* [Exercise description]:
An exact copy of the data below is needed; please leave out any pictures.

* [Source material]:
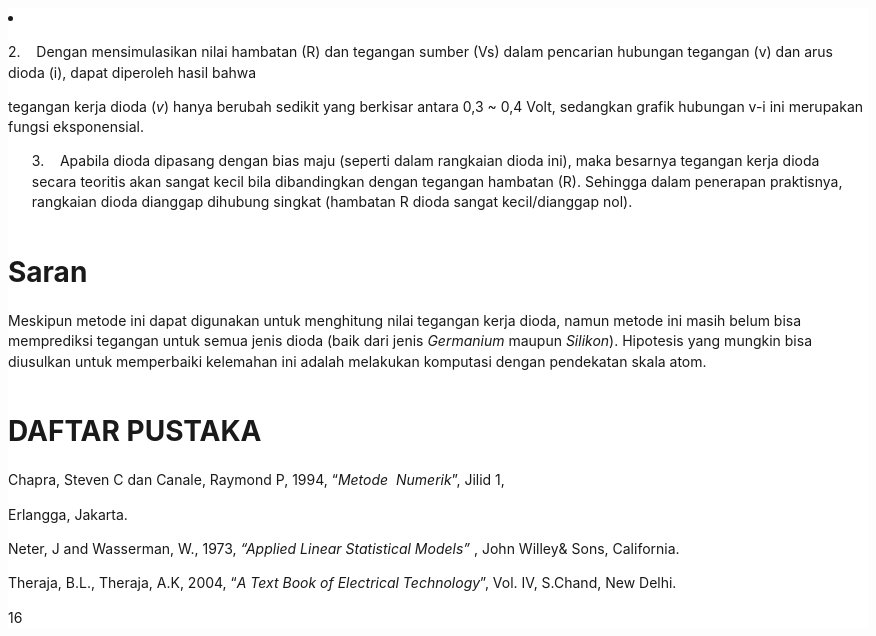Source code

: <li>
<p><span class="font16">2. &nbsp;&nbsp;&nbsp;Dengan mensimulasikan nilai hambatan (R) dan tegangan sumber (Vs) dalam pencarian hubungan tegangan (v) dan arus dioda (i), dapat diperoleh hasil bahwa</span></p></li></ul>
<p><span class="font16">tegangan kerja dioda (</span><span class="font16" style="font-style:italic;">v</span><span class="font16">) hanya berubah sedikit yang berkisar antara 0,3 ~ 0,4 Volt, sedangkan grafik hubungan v-i ini merupakan fungsi eksponensial.</span></p>
<ul style="list-style:none;"><li>
<p><span class="font16">3. &nbsp;&nbsp;&nbsp;Apabila dioda dipasang dengan bias maju (seperti dalam rangkaian dioda ini), maka besarnya tegangan kerja dioda secara teoritis akan sangat kecil bila dibandingkan dengan tegangan hambatan (R). Sehingga dalam penerapan praktisnya, rangkaian dioda dianggap dihubung singkat (hambatan R dioda sangat kecil/dianggap nol).</span></p></li></ul>
<h1><a name="bookmark22"></a><span class="font16" style="font-weight:bold;"><a name="bookmark23"></a>Sara</span><span class="font16">n</span></h1>
<p><span class="font16">Meskipun metode ini dapat digunakan untuk menghitung nilai tegangan kerja dioda, namun metode ini masih belum bisa memprediksi tegangan untuk semua jenis dioda (baik dari jenis </span><span class="font16" style="font-style:italic;">Germanium</span><span class="font16"> maupun </span><span class="font16" style="font-style:italic;">Silikon</span><span class="font16">). Hipotesis yang mungkin bisa diusulkan untuk memperbaiki kelemahan ini adalah melakukan komputasi dengan pendekatan skala atom.</span></p>
<h1><a name="bookmark24"></a><span class="font16" style="font-weight:bold;"><a name="bookmark25"></a>DAFTAR PUSTAKA</span></h1>
<p><span class="font16">Chapra, Steven C dan Canale, Raymond P, 1994, “</span><span class="font16" style="font-style:italic;">Metode &nbsp;Numerik</span><span class="font16">”, Jilid 1,</span></p>
<p><span class="font16">Erlangga, Jakarta.</span></p>
<p><span class="font16">Neter, J and Wasserman, W., 1973, </span><span class="font16" style="font-style:italic;">“Applied Linear Statistical Models”</span><span class="font16"> , John Willey&amp; Sons, California.</span></p>
<p><span class="font16">Theraja, B.L., Theraja, A.K, 2004, “</span><span class="font16" style="font-style:italic;">A Text Book of Electrical Technology</span><span class="font16">”, Vol. IV, S.Chand, New Delhi.</span></p>
<p><span class="font16">16</span></p>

* [Solution for this task]:
Source code

: <li>
<p><span class="font16">2. &nbsp;&nbsp;&nbsp;Dengan mensimulasikan nilai hambatan (R) dan tegangan sumber (Vs) dalam pencarian hubungan tegangan (v) dan arus dioda (i), dapat diperoleh hasil bahwa</span></p></li></ul>
<p><span class="font16">tegangan kerja dioda (</span><span class="font16" style="font-style:italic;">v</span><span class="font16">) hanya berubah sedikit yang berkisar antara 0,3 ~ 0,4 Volt, sedangkan grafik hubungan v-i ini merupakan fungsi eksponensial.</span></p>
<ul style="list-style:none;"><li>
<p><span class="font16">3. &nbsp;&nbsp;&nbsp;Apabila dioda dipasang dengan bias maju (seperti dalam rangkaian dioda ini), maka besarnya tegangan kerja dioda secara teoritis akan sangat kecil bila dibandingkan dengan tegangan hambatan (R). Sehingga dalam penerapan praktisnya, rangkaian dioda dianggap dihubung singkat (hambatan R dioda sangat kecil/dianggap nol).</span></p></li></ul>
<h1><a name="bookmark22"></a><span class="font16" style="font-weight:bold;"><a name="bookmark23"></a>Sara</span><span class="font16">n</span></h1>
<p><span class="font16">Meskipun metode ini dapat digunakan untuk menghitung nilai tegangan kerja dioda, namun metode ini masih belum bisa memprediksi tegangan untuk semua jenis dioda (baik dari jenis </span><span class="font16" style="font-style:italic;">Germanium</span><span class="font16"> maupun </span><span class="font16" style="font-style:italic;">Silikon</span><span class="font16">). Hipotesis yang mungkin bisa diusulkan untuk memperbaiki kelemahan ini adalah melakukan komputasi dengan pendekatan skala atom.</span></p>
<h1><a name="bookmark24"></a><span class="font16" style="font-weight:bold;"><a name="bookmark25"></a>DAFTAR PUSTAKA</span></h1>
<p><span class="font16">Chapra, Steven C dan Canale, Raymond P, 1994, “</span><span class="font16" style="font-style:italic;">Metode &nbsp;Numerik</span><span class="font16">”, Jilid 1,</span></p>
<p><span class="font16">Erlangga, Jakarta.</span></p>
<p><span class="font16">Neter, J and Wasserman, W., 1973, </span><span class="font16" style="font-style:italic;">“Applied Linear Statistical Models”</span><span class="font16"> , John Willey&amp; Sons, California.</span></p>
<p><span class="font16">Theraja, B.L., Theraja, A.K, 2004, “</span><span class="font16" style="font-style:italic;">A Text Book of Electrical Technology</span><span class="font16">”, Vol. IV, S.Chand, New Delhi.</span></p>
<p><span class="font16">16</span></p>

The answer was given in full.